• _Task to carry out_
Rewrite the lines below, replacing every "scientific name" with "Latin name" and leaving everything else untouched.

========================================================================

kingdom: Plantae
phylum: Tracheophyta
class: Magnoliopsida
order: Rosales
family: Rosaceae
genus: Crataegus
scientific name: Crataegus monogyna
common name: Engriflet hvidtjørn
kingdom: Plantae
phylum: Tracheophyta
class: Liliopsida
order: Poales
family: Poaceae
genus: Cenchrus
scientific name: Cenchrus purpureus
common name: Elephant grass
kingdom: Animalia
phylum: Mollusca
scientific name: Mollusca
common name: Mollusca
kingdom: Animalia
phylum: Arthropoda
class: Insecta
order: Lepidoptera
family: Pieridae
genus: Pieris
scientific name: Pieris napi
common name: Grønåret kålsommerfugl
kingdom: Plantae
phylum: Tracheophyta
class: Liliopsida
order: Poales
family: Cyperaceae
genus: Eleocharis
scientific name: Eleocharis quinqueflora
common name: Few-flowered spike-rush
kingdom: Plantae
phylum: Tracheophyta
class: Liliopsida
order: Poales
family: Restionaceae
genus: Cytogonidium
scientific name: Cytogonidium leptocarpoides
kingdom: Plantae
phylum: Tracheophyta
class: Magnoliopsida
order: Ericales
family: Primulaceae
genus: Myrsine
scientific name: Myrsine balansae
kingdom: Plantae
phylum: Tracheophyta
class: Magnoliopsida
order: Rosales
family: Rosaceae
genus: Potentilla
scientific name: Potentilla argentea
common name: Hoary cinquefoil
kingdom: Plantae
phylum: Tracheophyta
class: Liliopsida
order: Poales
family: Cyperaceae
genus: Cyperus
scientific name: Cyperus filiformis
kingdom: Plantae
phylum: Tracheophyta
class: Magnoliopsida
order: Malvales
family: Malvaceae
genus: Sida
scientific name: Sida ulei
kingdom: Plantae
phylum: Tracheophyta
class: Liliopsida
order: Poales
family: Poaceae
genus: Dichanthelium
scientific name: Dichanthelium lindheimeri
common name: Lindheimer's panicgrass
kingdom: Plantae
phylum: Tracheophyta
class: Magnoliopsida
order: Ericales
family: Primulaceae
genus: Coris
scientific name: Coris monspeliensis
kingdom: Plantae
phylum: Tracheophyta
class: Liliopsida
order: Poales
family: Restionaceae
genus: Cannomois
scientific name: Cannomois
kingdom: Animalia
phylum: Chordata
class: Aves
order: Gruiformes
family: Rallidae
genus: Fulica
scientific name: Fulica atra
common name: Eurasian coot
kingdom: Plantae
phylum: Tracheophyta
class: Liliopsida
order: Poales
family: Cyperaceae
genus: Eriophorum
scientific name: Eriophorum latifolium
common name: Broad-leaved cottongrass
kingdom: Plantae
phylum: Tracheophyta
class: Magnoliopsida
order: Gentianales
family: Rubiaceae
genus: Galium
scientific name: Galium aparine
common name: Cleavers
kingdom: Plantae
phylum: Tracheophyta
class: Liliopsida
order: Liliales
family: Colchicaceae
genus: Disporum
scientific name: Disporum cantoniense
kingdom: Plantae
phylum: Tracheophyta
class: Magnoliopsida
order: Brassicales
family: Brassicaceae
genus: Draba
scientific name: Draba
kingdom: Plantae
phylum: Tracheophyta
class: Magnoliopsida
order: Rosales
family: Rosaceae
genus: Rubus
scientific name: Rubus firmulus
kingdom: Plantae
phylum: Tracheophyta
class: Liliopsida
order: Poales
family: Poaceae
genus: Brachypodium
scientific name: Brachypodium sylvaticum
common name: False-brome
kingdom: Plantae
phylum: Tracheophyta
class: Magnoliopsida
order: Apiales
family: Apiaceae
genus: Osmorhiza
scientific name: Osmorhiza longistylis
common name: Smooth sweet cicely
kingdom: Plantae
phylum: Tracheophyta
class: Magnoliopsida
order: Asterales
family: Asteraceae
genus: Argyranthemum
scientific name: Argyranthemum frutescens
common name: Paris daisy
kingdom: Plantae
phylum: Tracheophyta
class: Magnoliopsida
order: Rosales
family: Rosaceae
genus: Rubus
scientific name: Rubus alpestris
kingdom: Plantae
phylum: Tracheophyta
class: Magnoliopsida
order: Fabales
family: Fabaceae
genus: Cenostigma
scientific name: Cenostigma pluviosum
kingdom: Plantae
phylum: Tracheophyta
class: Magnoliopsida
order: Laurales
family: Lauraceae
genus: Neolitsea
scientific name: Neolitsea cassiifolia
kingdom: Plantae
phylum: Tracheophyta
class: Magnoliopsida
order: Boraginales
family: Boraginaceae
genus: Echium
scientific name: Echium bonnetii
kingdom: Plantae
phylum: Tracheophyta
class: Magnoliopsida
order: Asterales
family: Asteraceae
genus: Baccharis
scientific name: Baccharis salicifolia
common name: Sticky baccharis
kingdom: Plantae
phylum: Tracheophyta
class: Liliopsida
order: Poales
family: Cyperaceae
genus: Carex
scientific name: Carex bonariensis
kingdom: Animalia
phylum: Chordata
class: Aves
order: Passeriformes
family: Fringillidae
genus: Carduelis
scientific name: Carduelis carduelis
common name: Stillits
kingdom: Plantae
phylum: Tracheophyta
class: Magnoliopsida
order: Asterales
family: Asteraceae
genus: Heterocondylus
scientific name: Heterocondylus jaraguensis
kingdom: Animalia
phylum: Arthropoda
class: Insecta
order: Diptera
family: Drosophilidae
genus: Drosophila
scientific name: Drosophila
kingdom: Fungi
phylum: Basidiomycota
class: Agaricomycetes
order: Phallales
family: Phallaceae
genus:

========================================================================

• _Task answer_
kingdom: Plantae
phylum: Tracheophyta
class: Magnoliopsida
order: Rosales
family: Rosaceae
genus: Crataegus
Latin name: Crataegus monogyna
common name: Engriflet hvidtjørn
kingdom: Plantae
phylum: Tracheophyta
class: Liliopsida
order: Poales
family: Poaceae
genus: Cenchrus
Latin name: Cenchrus purpureus
common name: Elephant grass
kingdom: Animalia
phylum: Mollusca
Latin name: Mollusca
common name: Mollusca
kingdom: Animalia
phylum: Arthropoda
class: Insecta
order: Lepidoptera
family: Pieridae
genus: Pieris
Latin name: Pieris napi
common name: Grønåret kålsommerfugl
kingdom: Plantae
phylum: Tracheophyta
class: Liliopsida
order: Poales
family: Cyperaceae
genus: Eleocharis
Latin name: Eleocharis quinqueflora
common name: Few-flowered spike-rush
kingdom: Plantae
phylum: Tracheophyta
class: Liliopsida
order: Poales
family: Restionaceae
genus: Cytogonidium
Latin name: Cytogonidium leptocarpoides
kingdom: Plantae
phylum: Tracheophyta
class: Magnoliopsida
order: Ericales
family: Primulaceae
genus: Myrsine
Latin name: Myrsine balansae
kingdom: Plantae
phylum: Tracheophyta
class: Magnoliopsida
order: Rosales
family: Rosaceae
genus: Potentilla
Latin name: Potentilla argentea
common name: Hoary cinquefoil
kingdom: Plantae
phylum: Tracheophyta
class: Liliopsida
order: Poales
family: Cyperaceae
genus: Cyperus
Latin name: Cyperus filiformis
kingdom: Plantae
phylum: Tracheophyta
class: Magnoliopsida
order: Malvales
family: Malvaceae
genus: Sida
Latin name: Sida ulei
kingdom: Plantae
phylum: Tracheophyta
class: Liliopsida
order: Poales
family: Poaceae
genus: Dichanthelium
Latin name: Dichanthelium lindheimeri
common name: Lindheimer's panicgrass
kingdom: Plantae
phylum: Tracheophyta
class: Magnoliopsida
order: Ericales
family: Primulaceae
genus: Coris
Latin name: Coris monspeliensis
kingdom: Plantae
phylum: Tracheophyta
class: Liliopsida
order: Poales
family: Restionaceae
genus: Cannomois
Latin name: Cannomois
kingdom: Animalia
phylum: Chordata
class: Aves
order: Gruiformes
family: Rallidae
genus: Fulica
Latin name: Fulica atra
common name: Eurasian coot
kingdom: Plantae
phylum: Tracheophyta
class: Liliopsida
order: Poales
family: Cyperaceae
genus: Eriophorum
Latin name: Eriophorum latifolium
common name: Broad-leaved cottongrass
kingdom: Plantae
phylum: Tracheophyta
class: Magnoliopsida
order: Gentianales
family: Rubiaceae
genus: Galium
Latin name: Galium aparine
common name: Cleavers
kingdom: Plantae
phylum: Tracheophyta
class: Liliopsida
order: Liliales
family: Colchicaceae
genus: Disporum
Latin name: Disporum cantoniense
kingdom: Plantae
phylum: Tracheophyta
class: Magnoliopsida
order: Brassicales
family: Brassicaceae
genus: Draba
Latin name: Draba
kingdom: Plantae
phylum: Tracheophyta
class: Magnoliopsida
order: Rosales
family: Rosaceae
genus: Rubus
Latin name: Rubus firmulus
kingdom: Plantae
phylum: Tracheophyta
class: Liliopsida
order: Poales
family: Poaceae
genus: Brachypodium
Latin name: Brachypodium sylvaticum
common name: False-brome
kingdom: Plantae
phylum: Tracheophyta
class: Magnoliopsida
order: Apiales
family: Apiaceae
genus: Osmorhiza
Latin name: Osmorhiza longistylis
common name: Smooth sweet cicely
kingdom: Plantae
phylum: Tracheophyta
class: Magnoliopsida
order: Asterales
family: Asteraceae
genus: Argyranthemum
Latin name: Argyranthemum frutescens
common name: Paris daisy
kingdom: Plantae
phylum: Tracheophyta
class: Magnoliopsida
order: Rosales
family: Rosaceae
genus: Rubus
Latin name: Rubus alpestris
kingdom: Plantae
phylum: Tracheophyta
class: Magnoliopsida
order: Fabales
family: Fabaceae
genus: Cenostigma
Latin name: Cenostigma pluviosum
kingdom: Plantae
phylum: Tracheophyta
class: Magnoliopsida
order: Laurales
family: Lauraceae
genus: Neolitsea
Latin name: Neolitsea cassiifolia
kingdom: Plantae
phylum: Tracheophyta
class: Magnoliopsida
order: Boraginales
family: Boraginaceae
genus: Echium
Latin name: Echium bonnetii
kingdom: Plantae
phylum: Tracheophyta
class: Magnoliopsida
order: Asterales
family: Asteraceae
genus: Baccharis
Latin name: Baccharis salicifolia
common name: Sticky baccharis
kingdom: Plantae
phylum: Tracheophyta
class: Liliopsida
order: Poales
family: Cyperaceae
genus: Carex
Latin name: Carex bonariensis
kingdom: Animalia
phylum: Chordata
class: Aves
order: Passeriformes
family: Fringillidae
genus: Carduelis
Latin name: Carduelis carduelis
common name: Stillits
kingdom: Plantae
phylum: Tracheophyta
class: Magnoliopsida
order: Asterales
family: Asteraceae
genus: Heterocondylus
Latin name: Heterocondylus jaraguensis
kingdom: Animalia
phylum: Arthropoda
class: Insecta
order: Diptera
family: Drosophilidae
genus: Drosophila
Latin name: Drosophila
kingdom: Fungi
phylum: Basidiomycota
class: Agaricomycetes
order: Phallales
family: Phallaceae
genus:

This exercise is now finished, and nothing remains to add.